Grammar > Parts of Speech > Adjective


An adjective modifies a noun or a pronoun by describing, identifying, or quantifying words. An adjective provides additional information about nouns or pronouns. An adjective usually precedes the noun or the pronoun which it modifies and they do not have a plural form. Adjectives can answer the questions “what kind?”, “how many?”, and “which one?”.

In the following examples, the highlighted words are adjectives:

The truck-shaped balloon floated over the treetops.

Mrs. Morrison papered her kitchen walls with hideous wall paper.

The small boat foundered on the wine dark sea.

The coal mines are dark and dank.

Many stores have already begun to play irritating Christmas music.

A battered music box sat on the mahogany sideboard.

The back room was filled with large, yellow rain boots.

The boy loved the blue and white balloon. The boy loved the blue, white, and black balloon.

An adjective can be modified by an adverb, or by a phrase or clause functioning as an adverb. In the sentence

My husband knits intricately patterned mittens.
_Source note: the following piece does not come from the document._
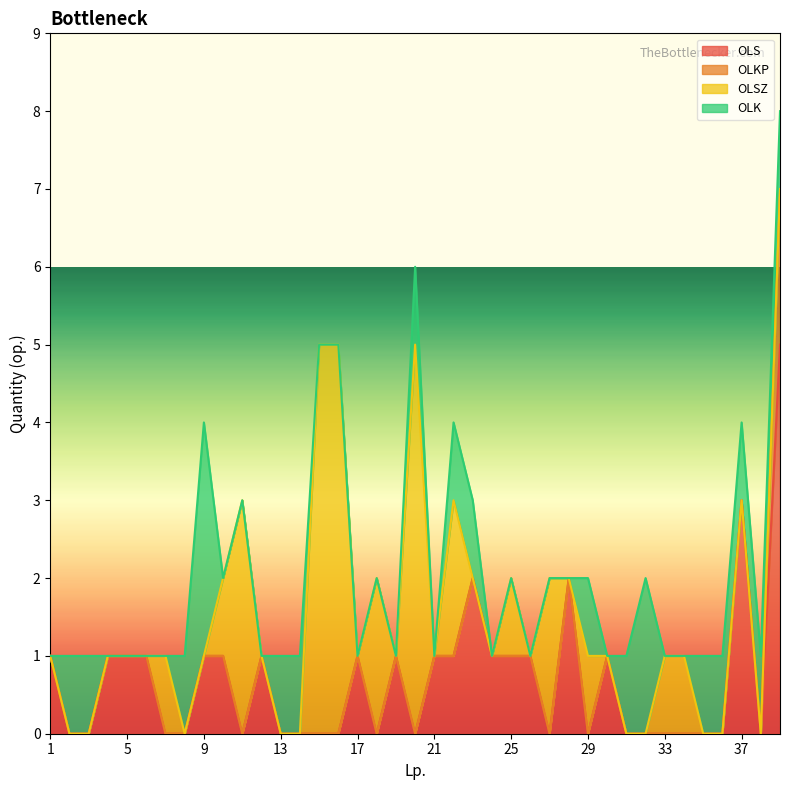

What is the difference between the maximum and minimum values in the OLS series?

5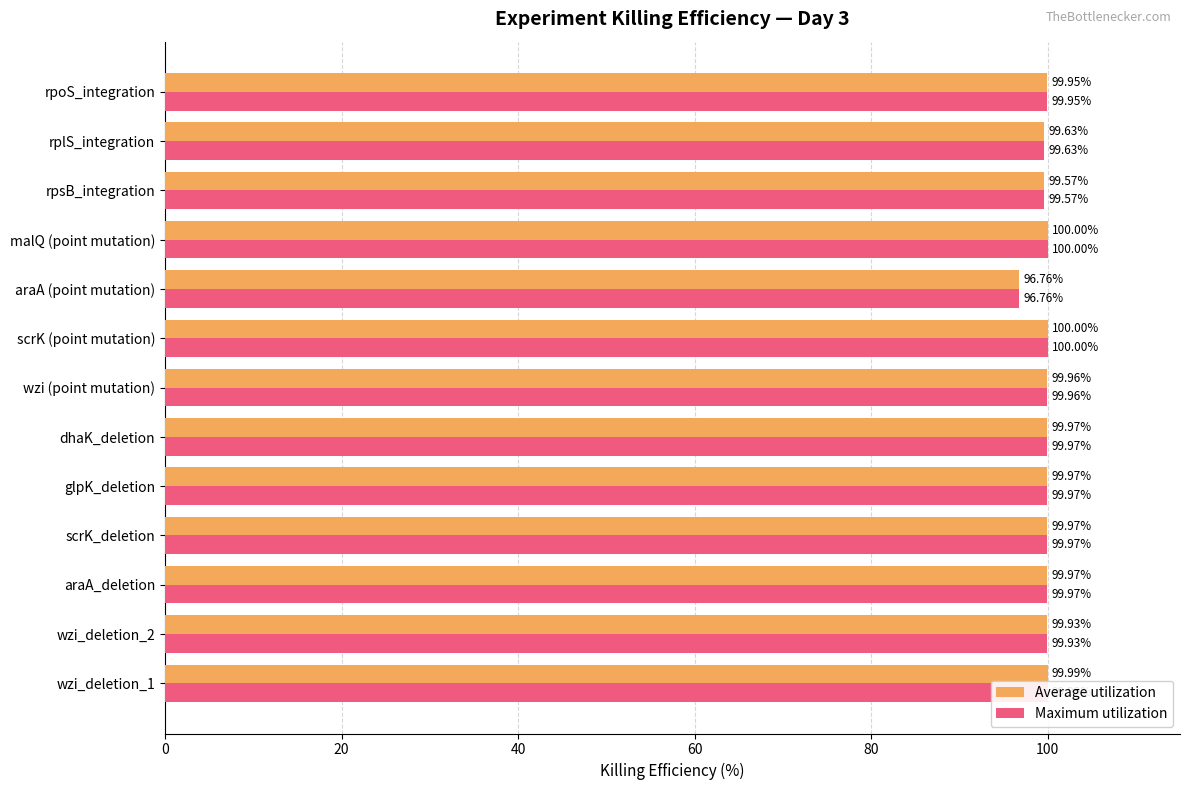

What is the sum of all Average utilization values?

1295.7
for example, the adverb "intricately" modifies the adjective "patterned."

Some nouns, many pronouns, and many participle phrases can also act as adjectives. In the sentence

Eleanor listened to the muffled sounds of the radio hidden under her pillow.

for example, both highlighted adjectives are past participles.

Grammarians also consider articles ("the," "a," "an") to be adjectives.